## AIM OF THE EXERCISE:
State how many lines of the material below contain the string "Номер". Give only the number.

## TASK INPUTS:
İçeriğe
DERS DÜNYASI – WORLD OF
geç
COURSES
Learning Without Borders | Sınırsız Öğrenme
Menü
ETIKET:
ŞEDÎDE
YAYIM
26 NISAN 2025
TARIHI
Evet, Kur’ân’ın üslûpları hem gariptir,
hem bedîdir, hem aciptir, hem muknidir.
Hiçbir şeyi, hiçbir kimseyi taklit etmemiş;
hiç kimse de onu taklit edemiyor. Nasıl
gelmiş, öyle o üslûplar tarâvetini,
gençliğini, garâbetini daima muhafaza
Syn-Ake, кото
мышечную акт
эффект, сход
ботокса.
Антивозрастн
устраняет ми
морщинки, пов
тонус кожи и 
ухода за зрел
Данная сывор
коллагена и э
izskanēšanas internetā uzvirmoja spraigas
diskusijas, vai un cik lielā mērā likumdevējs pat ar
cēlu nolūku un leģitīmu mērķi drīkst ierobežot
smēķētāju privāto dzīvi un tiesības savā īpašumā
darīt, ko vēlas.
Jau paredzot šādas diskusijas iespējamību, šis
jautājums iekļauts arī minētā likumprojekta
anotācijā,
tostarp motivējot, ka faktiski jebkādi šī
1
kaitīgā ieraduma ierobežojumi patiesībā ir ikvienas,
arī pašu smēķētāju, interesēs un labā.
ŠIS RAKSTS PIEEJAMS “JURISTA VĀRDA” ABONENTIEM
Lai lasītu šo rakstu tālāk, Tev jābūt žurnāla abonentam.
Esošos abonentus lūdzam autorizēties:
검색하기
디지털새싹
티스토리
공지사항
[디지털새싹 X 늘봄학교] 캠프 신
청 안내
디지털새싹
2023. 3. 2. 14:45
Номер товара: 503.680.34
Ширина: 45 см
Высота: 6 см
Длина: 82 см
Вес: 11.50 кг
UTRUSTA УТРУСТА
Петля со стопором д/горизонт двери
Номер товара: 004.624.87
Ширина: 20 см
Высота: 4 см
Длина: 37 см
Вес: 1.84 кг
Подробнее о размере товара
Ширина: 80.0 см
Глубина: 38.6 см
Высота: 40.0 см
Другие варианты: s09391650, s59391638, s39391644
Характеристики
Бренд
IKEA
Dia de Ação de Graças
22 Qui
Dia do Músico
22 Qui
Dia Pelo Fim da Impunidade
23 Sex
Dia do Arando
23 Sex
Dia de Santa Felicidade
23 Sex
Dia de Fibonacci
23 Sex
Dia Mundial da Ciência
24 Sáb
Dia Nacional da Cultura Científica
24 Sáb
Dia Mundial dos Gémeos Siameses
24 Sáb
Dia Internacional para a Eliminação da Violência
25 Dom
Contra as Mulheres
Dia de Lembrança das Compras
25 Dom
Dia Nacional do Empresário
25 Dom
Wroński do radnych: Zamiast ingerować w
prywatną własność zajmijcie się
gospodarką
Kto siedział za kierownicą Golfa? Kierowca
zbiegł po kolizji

## SOLVED EXERCISE:
2